■ SELECTED EXTRACT ■

-------------------------

The trial court concluded that petitioner “failed to prove by clear, cogent, and convincing evidence that grounds to terminate the parental rights of the respondent father exist pursuant to N.C.G.S. § 7B-1111” and ordered “[t]hat any and all rights of the parental relationship of the biological father and the minor child . . . be maintained, including the obligations of the parent to the child and of the child to the parent arising form [sic] the parental relationship.” Petitioner appeals.

_______________________
    The dispositive issue in this appeal is whether the trial court erred by denying the termination petition in light of uncontroverted evidence showing respondent's failure to meet the requirements of N.C.G.S. § 7B-1111(a)(5).
    There are two stages to a termination of parental rights proceeding: adjudication, governed by N.C.G.S. § 7B-1109, anddisposition, governed by N.C.G.S. § 7B-1110. In re Brim, 139 N.C. App. 733, 741, 535 S.E.2d 367, 371 (2000). During the adjudication stage, petitioner has the burden of proof by clear, cogent, and convincing evidence that one or more of the statutory grounds set forth in section 7B-1111 exists. N.C. Gen. Stat. § 7B-1109(e)-(f) (2005). “A finding of any one of the grounds enumerated [in section 7B-1111], if supported by competent evidence, is sufficient to support a termination.” In re J.L.K., 165 N.C. App. 311, 317, 598 S.E.2d 387, 391, disc. review denied, 359 N.C. 68, 604 S.E.2d 314 (2004). After making a determination that one of the grounds for termination exists, the trial court proceeds to disposition and considers the best interests of the child. Id. The standard of appellate review is whether the trial court's findings of fact are supported by clear, cogent, and convincing evidence and whether the findings of fact support the conclusions of law. In re Huff, 140 N.C. App. 288, 291, 536 S.E.2d 838, 840 (2000), disc. review denied, 353 N.C. 374, 547 S.E.2d 9 (2001).
    The petitioner filed a petition to terminate the putative father's parental rights pursuant to N.C.G.S. § 7B-1111(a)(5). The statute authorizes the court to terminate parental rights upon a finding that:
        The father of a juvenile born out of wedlock has not, prior to the filing of a petition or motion to terminate parental rights:

            a. Established paternity judicially or by affidavit which has been filed in a central registry maintained by the Department of Health and Human Services; provided, the court shall inquire of the Department of Health and Human Services as to whether such an affidavithas been so filed and shall incorporate into the case record the Department's certified reply; or

            b. Legitimated the juvenile pursuant to provisions of G.S. 49-10 or filed a petition for this specific purpose; or

            c. Legitimated the juvenile by marriage to the mother of the juvenile; or

            d. Provided substantial financial support or consistent care with respect to the juvenile and mother.

-------------------------

■ RAW DATA ■
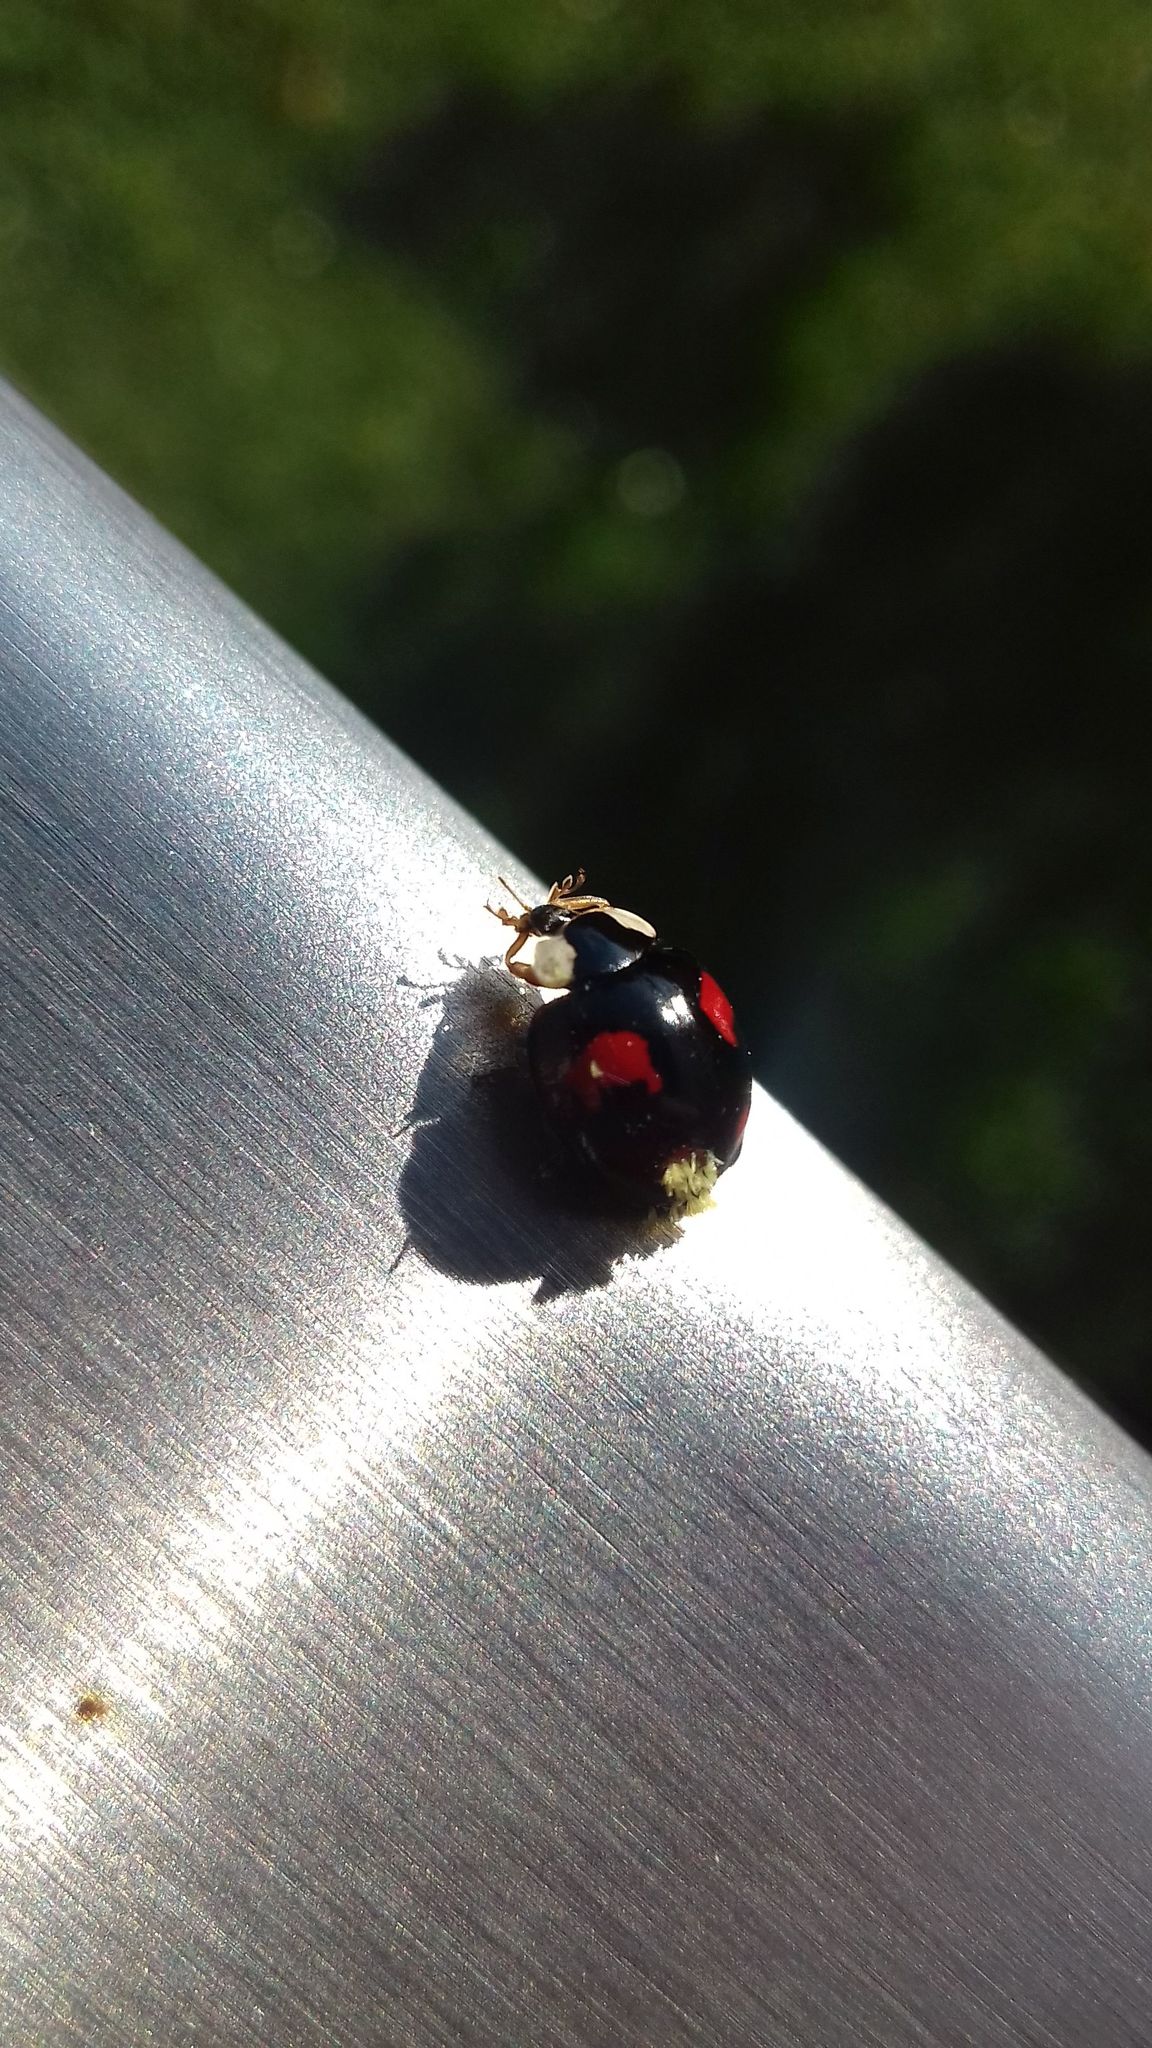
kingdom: Animalia
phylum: Arthropoda
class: Insecta
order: Coleoptera
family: Coccinellidae
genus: Harmonia
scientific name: Harmonia axyridis
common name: Harlequin ladybird
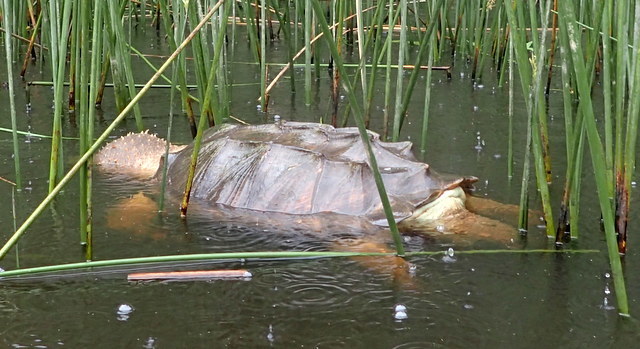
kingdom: Animalia
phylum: Chordata
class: Testudines
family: Chelydridae
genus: Macrochelys
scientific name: Macrochelys temminckii
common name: Alligator snapping turtle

-------------------------

■ TASK ■
According to the court opinion excerpt, what are the two stages of a termination of parental rights proceeding?

■ ANSWER SPACE ■
Adjudication and disposition.